The JSM always maintains a focus on paediatrics and strabismus and Dr Wendy Marshman explored conditions best suited for the use for botox sharing current research and preferred practice patterns. Dr Shivanand Sheth delivered a fascinating talk on Down Syndrome and ocular characteristics of these patients. His key messages were that Down Syndrome patients refractive errors don't change much over time and abnormal accommodation is common so it is critical to test near vision when possible or with dynamic retinoscopy. With that in mind, careful consideration is important when prescribing glasses in these children.
Retinal topics were the theme of session two and Dr Thomas Edwards shared his expertise in gene therapy and his involvement in planning the future of gene therapy trials in Australia. Dr Stuart Keel, a research orthoptist from Centre of Eye Research Australia (CERA) followed with a insightful presentation on artificial intelligence and it's use in areas of retinal and diabetic screening. He discussed challenges and benefits of this technology particularly in rural areas. Jo Lynch, an orthoptist with expertise in electrophysiology, presented three fascinating cases of misdiagnosed retinal dystrophies in children. Her key messages were that in many cases, children with these disorders are often overlooked or misdiagnosed initially. With today's busy primary school classrooms, it is easy for a child with visual impairment to appear to complete tasks adequately. She showed photos of cluttered and classroom walls, visually confusing tasks for prep children and illustrated the inherent problems with the design of many literacy and numeracy classroom tasks.
In session three, the theme was global eye health with a diverse range of topics covered. We were privileged to hear from Dr Graeme Pollock and Heather Machin who were both involved in the recent launch of the Barcelona Principles by the Global Alliance of Eye Bank Associations. Graeme shared his extensive experience with corneal transplantation and eye banking and how much has changed in recent years. Heather illustrated the importance of choosing organisations that focus on the big picture when volunteering on eye camps and NGO's. She highlighted the importance of capacity building and development, collaboration and using resources and guidelines available from the International Agency for the Prevention of Blindness (IAPB) and World Health Organisation (WHO) and from RANZCO. Myra McGuinness, an orthoptist and biostatistician, shared her research on paediatric pterygium, it's epidemiology, risk factors and and a number of cases she saw when volunteering in Tanzania. Finally, Rosamond Gilden presented her paper on making a difference in Aboriginal Eye Health. With the goal of Closing the Gap by 2020, it was incredible to hear the progress we've made but we are not there yet.

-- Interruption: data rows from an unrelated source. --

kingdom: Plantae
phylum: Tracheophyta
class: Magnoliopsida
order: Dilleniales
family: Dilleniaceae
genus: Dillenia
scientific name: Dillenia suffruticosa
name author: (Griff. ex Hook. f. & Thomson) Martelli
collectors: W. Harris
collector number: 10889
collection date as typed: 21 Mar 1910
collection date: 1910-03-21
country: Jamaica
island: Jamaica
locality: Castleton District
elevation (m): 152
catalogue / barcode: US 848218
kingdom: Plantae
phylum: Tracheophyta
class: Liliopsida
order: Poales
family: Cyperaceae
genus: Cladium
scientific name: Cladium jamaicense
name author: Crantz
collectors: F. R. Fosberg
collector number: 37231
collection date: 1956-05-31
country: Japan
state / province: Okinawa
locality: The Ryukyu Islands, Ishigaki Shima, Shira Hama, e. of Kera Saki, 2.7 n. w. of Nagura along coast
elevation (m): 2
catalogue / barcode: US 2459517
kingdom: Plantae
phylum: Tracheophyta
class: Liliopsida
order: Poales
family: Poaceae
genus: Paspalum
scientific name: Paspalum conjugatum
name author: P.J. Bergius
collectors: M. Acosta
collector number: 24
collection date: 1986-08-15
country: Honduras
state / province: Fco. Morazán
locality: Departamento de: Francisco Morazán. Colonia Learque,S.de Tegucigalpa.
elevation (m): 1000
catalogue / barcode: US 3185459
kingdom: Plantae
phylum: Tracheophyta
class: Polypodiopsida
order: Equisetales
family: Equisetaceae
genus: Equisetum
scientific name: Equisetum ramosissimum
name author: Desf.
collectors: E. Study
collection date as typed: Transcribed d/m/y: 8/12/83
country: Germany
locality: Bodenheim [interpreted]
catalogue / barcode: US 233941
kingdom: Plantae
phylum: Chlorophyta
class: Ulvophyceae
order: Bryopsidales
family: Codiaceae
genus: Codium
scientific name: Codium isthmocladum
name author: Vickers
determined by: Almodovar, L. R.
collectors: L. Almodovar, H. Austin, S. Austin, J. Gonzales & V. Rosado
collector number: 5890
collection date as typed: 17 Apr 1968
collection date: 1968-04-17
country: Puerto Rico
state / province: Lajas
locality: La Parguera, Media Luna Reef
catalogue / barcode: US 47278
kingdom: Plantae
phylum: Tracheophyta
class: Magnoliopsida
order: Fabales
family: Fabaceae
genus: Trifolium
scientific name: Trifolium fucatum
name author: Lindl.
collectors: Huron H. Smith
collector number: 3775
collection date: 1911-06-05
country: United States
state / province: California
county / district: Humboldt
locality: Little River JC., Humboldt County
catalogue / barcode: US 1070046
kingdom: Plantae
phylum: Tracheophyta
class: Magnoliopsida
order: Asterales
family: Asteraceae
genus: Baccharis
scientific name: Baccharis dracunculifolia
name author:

One of the highlights from session four was the outstanding presentations by the two Leonie Collins Prize recipients. The two recent graduates presented with confidence on two distinctly different topics; Peters Anomaly and Amniotic Membrane Grafts in Reducing Corneal Graft failure. This was the first year that the prize was awarded at the JSM meeting and a fitting end to the day. Donna Corcoran took us on photographic journey of the amazing work that Australian Health and Humanitarian Aid (AHHA) is doing in Cambodia to help patients get access to eye care and what orthoptists can do to be involved. To tie the meeting back to Orthoptics Australia, Marion Rivers as federal president, described the OA as an octopus with eight tentacles of influence, highlighting the dedicated work OA is doing for it's members and for the orthoptic profession.
The organising and scientific committees can be commended on their outstanding work in putting together a strong scientific program with an excellent array of speakers and seamless organisation on the day. Well done to JSM team!